A top Romney foreign policy advisor has indicated that Mitt Romney intends to incorporate war spending into his military budget even after 2014, when American troops are set to be out of Afghanistan. Speaking at a debate last night at the Military Reporters and Editors Association Conference in D.C., Dov S. Zakheim, a former Under Secretary of Defense in the Bush administration at one point incredulously claimed that Romney’s plan for Pentagon spending actually is a reduction in current rates.
Romney has advocated pegging military spending to 4 percent of GDP in the past, an increase of $2 trillion over ten years. Zakheim confirmed that 4 percent “is indeed Governor Romney’s policy. Full stop.”
When asked to explain the math behind his claim of reduction, Zakheim said Romney will keep incorporate war spending into the baseline budget even after the war in Afghanistan comes to a close:
ZAKHEIM: Here’s the point. The Overseas Contingencies Operations (OCO) account is essentially driven by Afghanistan and Iraq. Iraq is gone. And Afghanistan is being drawn down. [...] In which case that account, because it is driven by operations, comes down. The point though is you’ll still be taking some of that that money, there are billions of dollars in that account that really have a long-term implication and they’re not purely driven by Afghanistan operations. So you would move that into the baseline. So in theory, you would come down from 4.2 percent to 4 percent.

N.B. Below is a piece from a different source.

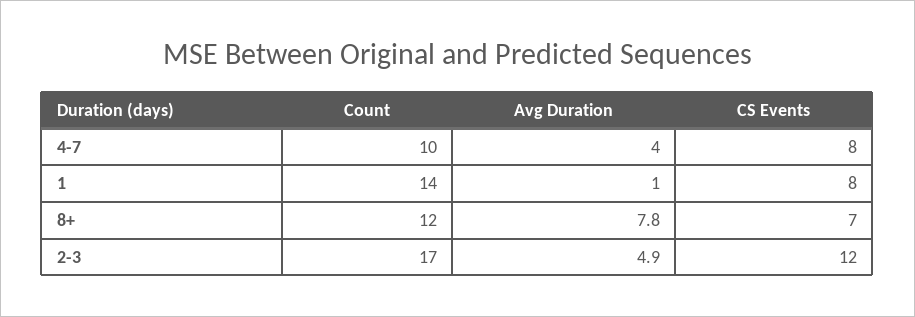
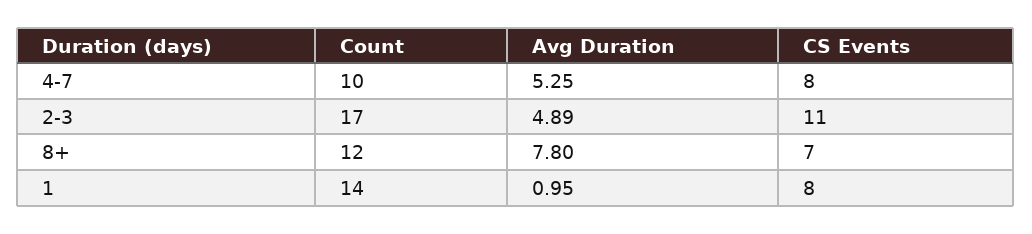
Avg Duration, 4-7: 4 -> 5.25
CS Events, 2-3: 12 -> 11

Prior to the development of the the Overseas Contingencies Operations budget, the wars in Afghanistan and Iraq were primarily funded by supplemental bills, outside of the normal budgetary process, driving up the deficit. While OCO funding levels are now incorporated into the overall federal budget, they remain separate from normal appropriations in that the funding is not tied to any one Department.
Zakheim is right in determining that current military spending is at 4.2 percent of GDP, but only when OCO spending is incorporated. According to the Obama administration’s Fiscal Year 2013 budget request, OCO spending would be reduced to $96 billion, compared to about $112 billion in FY 2012. Those spending levels are currently predicted to fall much further after the withdrawal of U.S. forces from Afghanistan in 2014. Under Romney, they would instead become the new normal.
Michelle Flounroy, former Under Secretary of Defense for Policy under the Obama administration, repeatedly pressed Zakheim on how Romney would pay for the sustained increase and goals such as ramped up shipbuilding. Zakheim responded that the OCO accounts transfer, along with greater efficiencies at the Pentagon and an improved economy under a Romney administration would provide for the funding required. In other words, the Romney campaign still cannot offer specifics on how a Romney administration plans to pay for this massive increase in military spending.